■ **Excerto**:

--

O QUE PODEM OS EUROPEUS
ESPERAR DA NOVA ADMINISTRAÇÃO TRUMP?
por Carlos Matos Gomes
Analisar
uma situação tem algumas regras, a primeira é conhecer as intenções dos
chefes, os seus interesses e o seu modo de conduzir as suas forças na
ação. A política é a guerra por outros meios e a guerra é a política por
outros meios.
O que
sabemos de Trump: ele representa a oligarquia cujos interesses se situam
no mercado interno. Essa oligarquia defende a reindustrialização da
América, a produção de riqueza no CONUS (Continent US) — os produtos a
serem produzidos nos EU estão em competição com os da China, e não com a
Rússia. Logo, o competidor-inimigo é a China que produz a baixo custo
os produtos que a América produz mais caro com a mesma ou menor
qualidade, caso de automóveis, eletrónica de consumo, têxteis,
metalurgia, entre outros.

--

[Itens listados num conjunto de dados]
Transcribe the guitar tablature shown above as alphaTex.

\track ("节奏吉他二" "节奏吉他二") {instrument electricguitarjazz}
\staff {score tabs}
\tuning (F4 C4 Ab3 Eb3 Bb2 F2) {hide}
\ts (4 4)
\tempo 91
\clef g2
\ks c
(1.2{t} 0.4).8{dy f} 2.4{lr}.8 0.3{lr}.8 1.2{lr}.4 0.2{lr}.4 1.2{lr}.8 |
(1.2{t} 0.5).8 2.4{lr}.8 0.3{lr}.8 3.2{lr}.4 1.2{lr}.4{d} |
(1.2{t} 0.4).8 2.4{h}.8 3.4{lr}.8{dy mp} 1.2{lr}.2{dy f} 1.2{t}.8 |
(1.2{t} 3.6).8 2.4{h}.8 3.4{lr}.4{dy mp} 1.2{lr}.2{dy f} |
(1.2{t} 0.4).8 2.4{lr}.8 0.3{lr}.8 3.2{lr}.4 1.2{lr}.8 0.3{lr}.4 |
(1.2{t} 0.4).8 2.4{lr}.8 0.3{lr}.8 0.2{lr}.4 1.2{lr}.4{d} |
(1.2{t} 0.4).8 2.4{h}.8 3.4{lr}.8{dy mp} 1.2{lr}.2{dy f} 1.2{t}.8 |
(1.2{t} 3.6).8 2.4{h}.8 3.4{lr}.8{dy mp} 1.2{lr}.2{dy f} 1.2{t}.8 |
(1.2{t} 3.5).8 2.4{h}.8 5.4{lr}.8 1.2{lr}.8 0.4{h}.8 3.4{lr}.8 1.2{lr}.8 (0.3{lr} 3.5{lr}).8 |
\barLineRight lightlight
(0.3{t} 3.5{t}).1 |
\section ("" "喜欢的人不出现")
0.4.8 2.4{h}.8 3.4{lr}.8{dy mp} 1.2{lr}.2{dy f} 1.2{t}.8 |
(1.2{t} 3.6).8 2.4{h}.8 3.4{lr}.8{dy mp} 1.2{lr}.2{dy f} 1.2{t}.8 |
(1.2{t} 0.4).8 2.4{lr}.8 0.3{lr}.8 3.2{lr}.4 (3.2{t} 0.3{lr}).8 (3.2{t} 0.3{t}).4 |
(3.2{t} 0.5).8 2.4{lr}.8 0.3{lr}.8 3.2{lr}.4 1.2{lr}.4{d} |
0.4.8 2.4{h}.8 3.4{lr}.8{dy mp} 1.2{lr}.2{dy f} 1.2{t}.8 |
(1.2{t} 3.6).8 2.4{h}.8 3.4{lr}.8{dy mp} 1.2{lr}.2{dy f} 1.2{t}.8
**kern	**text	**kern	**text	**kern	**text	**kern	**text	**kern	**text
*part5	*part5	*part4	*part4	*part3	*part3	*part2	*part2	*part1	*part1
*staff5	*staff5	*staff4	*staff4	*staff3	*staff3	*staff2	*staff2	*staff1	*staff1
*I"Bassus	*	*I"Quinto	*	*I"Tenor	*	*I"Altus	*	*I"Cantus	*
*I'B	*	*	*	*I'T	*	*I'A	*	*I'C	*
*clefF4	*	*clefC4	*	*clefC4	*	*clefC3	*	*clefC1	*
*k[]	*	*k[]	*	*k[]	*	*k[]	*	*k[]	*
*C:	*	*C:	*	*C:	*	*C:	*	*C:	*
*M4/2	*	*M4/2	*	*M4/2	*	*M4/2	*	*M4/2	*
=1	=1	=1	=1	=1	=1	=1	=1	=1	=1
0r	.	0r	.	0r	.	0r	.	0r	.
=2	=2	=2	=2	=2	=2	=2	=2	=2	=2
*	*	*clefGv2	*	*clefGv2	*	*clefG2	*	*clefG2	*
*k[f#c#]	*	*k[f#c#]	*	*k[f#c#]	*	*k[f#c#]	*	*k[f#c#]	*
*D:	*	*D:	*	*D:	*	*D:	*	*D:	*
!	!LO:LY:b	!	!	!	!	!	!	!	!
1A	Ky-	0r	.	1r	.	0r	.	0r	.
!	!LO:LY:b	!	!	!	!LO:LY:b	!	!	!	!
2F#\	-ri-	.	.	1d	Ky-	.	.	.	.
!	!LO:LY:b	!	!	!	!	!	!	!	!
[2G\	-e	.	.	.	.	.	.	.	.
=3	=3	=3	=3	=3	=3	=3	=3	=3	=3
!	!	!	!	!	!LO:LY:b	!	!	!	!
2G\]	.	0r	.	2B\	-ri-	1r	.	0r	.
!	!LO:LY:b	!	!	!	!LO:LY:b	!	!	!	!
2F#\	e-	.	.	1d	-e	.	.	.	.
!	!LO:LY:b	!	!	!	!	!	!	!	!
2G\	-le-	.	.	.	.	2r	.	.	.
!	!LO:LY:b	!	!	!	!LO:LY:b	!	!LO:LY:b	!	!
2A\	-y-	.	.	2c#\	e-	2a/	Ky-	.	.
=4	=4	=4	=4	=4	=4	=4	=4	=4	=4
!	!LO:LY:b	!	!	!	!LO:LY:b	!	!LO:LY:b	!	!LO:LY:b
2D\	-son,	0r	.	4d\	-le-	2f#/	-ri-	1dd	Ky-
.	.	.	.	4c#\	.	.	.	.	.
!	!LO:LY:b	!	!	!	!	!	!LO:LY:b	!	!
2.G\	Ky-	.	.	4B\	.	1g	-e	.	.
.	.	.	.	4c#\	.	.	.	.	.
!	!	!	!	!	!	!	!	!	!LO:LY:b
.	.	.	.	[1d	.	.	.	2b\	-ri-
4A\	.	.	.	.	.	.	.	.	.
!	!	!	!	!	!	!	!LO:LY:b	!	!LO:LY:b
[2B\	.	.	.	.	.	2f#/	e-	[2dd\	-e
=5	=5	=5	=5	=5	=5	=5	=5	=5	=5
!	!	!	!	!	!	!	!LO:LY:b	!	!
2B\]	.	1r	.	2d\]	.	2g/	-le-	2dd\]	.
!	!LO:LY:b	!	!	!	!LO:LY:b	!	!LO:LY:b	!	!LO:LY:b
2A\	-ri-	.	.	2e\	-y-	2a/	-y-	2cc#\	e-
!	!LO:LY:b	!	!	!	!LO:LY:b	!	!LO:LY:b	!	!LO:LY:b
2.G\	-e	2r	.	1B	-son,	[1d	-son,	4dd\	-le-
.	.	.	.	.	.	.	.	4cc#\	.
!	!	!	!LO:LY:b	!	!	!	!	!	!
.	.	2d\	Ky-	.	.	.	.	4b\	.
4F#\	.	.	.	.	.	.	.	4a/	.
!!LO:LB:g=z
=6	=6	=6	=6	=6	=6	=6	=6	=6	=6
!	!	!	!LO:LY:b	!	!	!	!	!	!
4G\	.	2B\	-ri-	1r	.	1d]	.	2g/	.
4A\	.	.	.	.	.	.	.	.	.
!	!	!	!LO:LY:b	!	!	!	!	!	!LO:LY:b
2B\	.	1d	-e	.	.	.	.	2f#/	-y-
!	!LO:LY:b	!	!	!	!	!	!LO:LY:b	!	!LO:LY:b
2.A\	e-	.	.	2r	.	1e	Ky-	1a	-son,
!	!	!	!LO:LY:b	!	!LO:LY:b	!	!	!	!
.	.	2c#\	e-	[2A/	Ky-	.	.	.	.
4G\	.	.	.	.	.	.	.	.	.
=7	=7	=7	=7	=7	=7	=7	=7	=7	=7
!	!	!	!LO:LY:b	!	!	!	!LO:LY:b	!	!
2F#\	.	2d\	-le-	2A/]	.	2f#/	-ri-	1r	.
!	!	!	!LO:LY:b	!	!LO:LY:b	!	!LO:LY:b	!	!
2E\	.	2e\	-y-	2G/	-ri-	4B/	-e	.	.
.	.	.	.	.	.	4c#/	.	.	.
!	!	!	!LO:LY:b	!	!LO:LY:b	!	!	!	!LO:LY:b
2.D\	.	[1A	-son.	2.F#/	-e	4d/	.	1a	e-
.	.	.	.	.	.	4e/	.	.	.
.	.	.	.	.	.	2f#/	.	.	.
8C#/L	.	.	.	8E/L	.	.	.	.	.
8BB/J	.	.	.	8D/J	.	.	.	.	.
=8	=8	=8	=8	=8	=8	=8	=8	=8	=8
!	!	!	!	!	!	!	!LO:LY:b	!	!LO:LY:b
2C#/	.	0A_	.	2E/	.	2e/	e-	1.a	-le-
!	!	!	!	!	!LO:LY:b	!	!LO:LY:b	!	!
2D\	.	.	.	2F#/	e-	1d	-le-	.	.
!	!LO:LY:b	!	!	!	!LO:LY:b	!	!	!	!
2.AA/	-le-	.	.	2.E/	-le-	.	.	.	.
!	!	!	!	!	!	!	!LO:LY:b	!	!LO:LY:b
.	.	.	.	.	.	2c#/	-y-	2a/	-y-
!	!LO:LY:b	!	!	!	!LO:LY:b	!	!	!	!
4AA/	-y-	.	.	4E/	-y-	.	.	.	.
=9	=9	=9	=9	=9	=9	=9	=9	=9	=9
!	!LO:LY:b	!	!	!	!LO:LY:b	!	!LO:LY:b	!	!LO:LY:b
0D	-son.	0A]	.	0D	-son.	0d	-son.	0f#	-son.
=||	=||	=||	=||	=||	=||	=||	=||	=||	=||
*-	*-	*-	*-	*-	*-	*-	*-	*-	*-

--

■ **Tarefas do exercício**:
(1) Cite o texto sobre a administração Trump, começando nas palavras “O QUE PODEM” e parando depois de “outros meios.”.
(2) Prossiga o texto sobre a administração Trump a partir da última frase apresentada.
Os registos não são necessários para nada.

■ **Respostas por tarefa**:
(1)
O QUE PODEM OS EUROPEUS
ESPERAR DA NOVA ADMINISTRAÇÃO TRUMP?
por Carlos Matos Gomes
Analisar
uma situação tem algumas regras, a primeira é conhecer as intenções dos
chefes, os seus interesses e o seu modo de conduzir as suas forças na
ação. A política é a guerra por outros meios e a guerra é a política por
outros meios.

(2)
Trump
vai atrair — já está a fazê-lo — as mais rentáveis industrias europeias
para os Estados Unidos, o que será feito à custa da Alemanha (o motor
industrial da Europa) e exportá-los para a Europa: vamos ter Mercedes e
VW americanos na Europa. Os associados europeus destas e de outras
marcas — Portugal, Espanha, Polónia — vão entrar em crise. Que acabará
por atingir os operários alemães. A Alemanha é o principal financiador
da Política Agrícola Comum, de que a França é o principal beneficiário,
vai sofrer um corte a sério. Com os efeitos sociais e políticos
imagináveis.
A Ucrânia,
feitos que estão os grandes negócios das empresas do complexo militar
industrial, com a transferência dos colossais pacotes de “ajuda”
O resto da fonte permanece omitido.